Material for this exercise »
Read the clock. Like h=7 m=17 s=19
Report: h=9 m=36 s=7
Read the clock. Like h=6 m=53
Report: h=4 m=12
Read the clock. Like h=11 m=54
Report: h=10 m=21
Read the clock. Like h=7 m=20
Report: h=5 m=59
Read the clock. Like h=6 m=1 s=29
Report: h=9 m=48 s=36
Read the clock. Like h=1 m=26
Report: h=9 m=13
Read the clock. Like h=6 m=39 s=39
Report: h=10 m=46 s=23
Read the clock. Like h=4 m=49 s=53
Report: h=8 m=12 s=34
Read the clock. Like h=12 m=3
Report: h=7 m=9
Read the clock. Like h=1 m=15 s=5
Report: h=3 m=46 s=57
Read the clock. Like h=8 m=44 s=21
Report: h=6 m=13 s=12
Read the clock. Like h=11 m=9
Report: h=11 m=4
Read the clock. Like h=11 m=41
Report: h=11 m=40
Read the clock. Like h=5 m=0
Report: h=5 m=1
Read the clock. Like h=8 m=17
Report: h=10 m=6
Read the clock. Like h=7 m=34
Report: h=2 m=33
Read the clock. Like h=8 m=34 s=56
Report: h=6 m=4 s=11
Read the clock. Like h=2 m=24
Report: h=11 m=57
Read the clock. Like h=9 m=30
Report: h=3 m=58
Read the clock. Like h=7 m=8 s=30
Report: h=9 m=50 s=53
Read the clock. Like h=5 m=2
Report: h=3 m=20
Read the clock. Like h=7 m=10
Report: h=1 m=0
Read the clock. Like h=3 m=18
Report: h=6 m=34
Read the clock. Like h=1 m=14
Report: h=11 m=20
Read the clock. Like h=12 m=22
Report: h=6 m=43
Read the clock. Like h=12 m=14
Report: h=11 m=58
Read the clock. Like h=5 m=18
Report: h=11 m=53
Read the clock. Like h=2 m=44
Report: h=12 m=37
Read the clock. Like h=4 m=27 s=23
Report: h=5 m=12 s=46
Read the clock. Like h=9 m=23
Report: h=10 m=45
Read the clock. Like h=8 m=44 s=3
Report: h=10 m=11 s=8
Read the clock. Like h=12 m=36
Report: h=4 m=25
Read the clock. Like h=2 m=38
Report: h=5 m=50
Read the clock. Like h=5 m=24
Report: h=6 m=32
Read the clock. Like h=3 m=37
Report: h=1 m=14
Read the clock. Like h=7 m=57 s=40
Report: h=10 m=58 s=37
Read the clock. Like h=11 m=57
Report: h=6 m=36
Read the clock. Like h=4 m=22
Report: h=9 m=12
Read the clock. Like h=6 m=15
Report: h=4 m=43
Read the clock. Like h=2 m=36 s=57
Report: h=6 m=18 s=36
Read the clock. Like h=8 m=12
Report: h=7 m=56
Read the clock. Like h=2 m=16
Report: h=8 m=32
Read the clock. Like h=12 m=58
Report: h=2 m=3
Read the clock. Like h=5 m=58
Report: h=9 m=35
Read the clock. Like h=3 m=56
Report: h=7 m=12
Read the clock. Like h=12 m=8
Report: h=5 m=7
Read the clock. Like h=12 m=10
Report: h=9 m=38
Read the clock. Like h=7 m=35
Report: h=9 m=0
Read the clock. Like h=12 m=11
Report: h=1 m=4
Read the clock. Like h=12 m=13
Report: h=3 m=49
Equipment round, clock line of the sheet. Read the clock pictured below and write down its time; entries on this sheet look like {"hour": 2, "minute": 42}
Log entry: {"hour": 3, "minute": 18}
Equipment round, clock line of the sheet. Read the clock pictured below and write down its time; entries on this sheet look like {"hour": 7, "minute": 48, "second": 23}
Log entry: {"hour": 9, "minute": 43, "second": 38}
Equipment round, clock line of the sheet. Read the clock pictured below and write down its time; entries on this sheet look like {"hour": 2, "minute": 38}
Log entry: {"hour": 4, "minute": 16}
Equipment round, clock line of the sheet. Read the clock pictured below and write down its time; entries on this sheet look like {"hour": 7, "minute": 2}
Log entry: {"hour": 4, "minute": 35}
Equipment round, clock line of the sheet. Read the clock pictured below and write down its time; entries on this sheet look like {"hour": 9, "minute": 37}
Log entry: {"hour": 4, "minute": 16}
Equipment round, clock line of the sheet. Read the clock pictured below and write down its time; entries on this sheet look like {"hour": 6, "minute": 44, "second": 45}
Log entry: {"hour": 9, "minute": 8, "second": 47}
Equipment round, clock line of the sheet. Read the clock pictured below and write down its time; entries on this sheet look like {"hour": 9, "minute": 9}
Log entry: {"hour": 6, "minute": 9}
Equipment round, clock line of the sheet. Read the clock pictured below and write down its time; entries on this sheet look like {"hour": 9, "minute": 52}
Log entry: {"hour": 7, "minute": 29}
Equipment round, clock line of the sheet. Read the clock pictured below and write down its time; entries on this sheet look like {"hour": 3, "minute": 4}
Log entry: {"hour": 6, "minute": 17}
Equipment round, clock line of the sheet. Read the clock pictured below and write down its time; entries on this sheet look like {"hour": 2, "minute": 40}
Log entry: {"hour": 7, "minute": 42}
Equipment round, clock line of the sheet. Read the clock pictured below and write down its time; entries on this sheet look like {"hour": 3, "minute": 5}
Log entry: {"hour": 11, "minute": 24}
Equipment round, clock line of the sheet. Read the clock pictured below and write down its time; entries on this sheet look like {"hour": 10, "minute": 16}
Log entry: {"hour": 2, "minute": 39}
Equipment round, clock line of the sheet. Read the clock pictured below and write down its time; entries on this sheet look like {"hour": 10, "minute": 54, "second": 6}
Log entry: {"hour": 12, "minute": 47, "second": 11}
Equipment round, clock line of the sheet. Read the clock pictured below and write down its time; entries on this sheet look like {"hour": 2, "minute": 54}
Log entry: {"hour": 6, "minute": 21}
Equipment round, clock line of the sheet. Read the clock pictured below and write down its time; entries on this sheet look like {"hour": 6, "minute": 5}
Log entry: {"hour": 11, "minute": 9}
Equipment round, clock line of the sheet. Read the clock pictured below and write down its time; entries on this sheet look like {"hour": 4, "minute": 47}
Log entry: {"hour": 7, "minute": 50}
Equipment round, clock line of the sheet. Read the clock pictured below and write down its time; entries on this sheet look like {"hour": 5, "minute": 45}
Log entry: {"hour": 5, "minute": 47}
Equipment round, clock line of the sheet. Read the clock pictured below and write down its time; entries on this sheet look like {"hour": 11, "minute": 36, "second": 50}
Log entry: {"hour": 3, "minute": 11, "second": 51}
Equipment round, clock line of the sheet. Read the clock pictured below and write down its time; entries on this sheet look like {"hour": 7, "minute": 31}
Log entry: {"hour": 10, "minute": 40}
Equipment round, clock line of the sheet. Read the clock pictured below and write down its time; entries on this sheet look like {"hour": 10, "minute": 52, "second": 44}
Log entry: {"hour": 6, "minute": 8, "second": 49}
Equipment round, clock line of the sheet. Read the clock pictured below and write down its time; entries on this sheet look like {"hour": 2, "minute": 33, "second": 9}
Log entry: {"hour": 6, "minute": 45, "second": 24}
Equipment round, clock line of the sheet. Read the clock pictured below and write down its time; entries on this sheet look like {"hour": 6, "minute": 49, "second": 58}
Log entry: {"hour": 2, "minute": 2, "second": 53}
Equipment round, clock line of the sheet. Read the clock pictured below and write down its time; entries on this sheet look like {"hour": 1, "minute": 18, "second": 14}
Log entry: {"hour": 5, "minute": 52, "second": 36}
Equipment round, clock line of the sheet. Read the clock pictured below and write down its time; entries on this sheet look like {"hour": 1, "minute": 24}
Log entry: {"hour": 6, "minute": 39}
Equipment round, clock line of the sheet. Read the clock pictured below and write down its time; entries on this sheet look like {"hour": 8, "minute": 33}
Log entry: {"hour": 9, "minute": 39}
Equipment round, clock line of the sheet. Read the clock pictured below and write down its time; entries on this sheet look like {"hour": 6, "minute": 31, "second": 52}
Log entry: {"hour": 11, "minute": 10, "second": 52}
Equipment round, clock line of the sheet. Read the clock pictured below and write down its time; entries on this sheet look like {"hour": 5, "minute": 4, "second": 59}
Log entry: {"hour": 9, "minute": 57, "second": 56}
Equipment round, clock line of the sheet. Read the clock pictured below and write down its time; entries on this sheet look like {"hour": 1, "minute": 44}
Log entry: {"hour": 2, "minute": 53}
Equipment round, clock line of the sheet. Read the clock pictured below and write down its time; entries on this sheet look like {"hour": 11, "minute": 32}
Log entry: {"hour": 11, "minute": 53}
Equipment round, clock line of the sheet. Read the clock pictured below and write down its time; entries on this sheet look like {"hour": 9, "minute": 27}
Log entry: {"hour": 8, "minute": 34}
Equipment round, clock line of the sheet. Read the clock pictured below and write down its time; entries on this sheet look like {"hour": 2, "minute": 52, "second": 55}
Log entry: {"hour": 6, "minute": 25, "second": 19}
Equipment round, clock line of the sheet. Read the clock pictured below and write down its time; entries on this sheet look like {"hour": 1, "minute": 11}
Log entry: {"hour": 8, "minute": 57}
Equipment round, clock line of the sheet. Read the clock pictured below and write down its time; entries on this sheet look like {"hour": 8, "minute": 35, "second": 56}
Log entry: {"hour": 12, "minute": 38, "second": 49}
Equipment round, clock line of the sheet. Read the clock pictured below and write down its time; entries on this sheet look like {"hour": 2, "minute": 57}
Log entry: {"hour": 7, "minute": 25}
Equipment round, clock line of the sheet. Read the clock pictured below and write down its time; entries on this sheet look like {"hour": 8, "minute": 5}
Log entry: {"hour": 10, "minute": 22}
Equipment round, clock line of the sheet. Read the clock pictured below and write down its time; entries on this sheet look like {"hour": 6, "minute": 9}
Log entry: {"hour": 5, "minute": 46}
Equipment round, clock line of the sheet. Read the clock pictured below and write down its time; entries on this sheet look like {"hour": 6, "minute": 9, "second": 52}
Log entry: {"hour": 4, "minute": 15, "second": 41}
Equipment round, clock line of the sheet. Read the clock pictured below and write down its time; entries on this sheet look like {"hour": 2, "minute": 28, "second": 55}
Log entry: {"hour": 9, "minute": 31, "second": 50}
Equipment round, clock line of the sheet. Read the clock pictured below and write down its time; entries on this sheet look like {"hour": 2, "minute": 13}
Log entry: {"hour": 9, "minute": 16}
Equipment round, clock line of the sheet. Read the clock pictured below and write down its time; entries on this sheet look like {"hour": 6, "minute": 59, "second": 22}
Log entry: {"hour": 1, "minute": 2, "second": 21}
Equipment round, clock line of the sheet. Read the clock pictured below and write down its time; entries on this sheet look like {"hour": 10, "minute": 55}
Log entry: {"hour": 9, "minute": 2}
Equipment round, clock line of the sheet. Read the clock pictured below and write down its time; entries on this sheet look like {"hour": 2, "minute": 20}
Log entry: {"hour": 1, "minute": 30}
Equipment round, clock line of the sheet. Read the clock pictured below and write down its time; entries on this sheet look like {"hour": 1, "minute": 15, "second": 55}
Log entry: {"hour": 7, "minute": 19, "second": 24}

Brief » Set out the material as a Markdown table with columns Line No. and Entry, one row per line. Begin at the very first line and stop after the line that contains "Report: h=9 m=48 s=36", skipping any blank lines.

Task solution »
| Line No. | Entry |
|---|---|
| 1 | Read the clock. Like h=7 m=17 s=19 |
| 2 | Report: h=9 m=36 s=7 |
| 3 | Read the clock. Like h=6 m=53 |
| 4 | Report: h=4 m=12 |
| 5 | Read the clock. Like h=11 m=54 |
| 6 | Report: h=10 m=21 |
| 7 | Read the clock. Like h=7 m=20 |
| 8 | Report: h=5 m=59 |
| 9 | Read the clock. Like h=6 m=1 s=29 |
| 10 | Report: h=9 m=48 s=36 |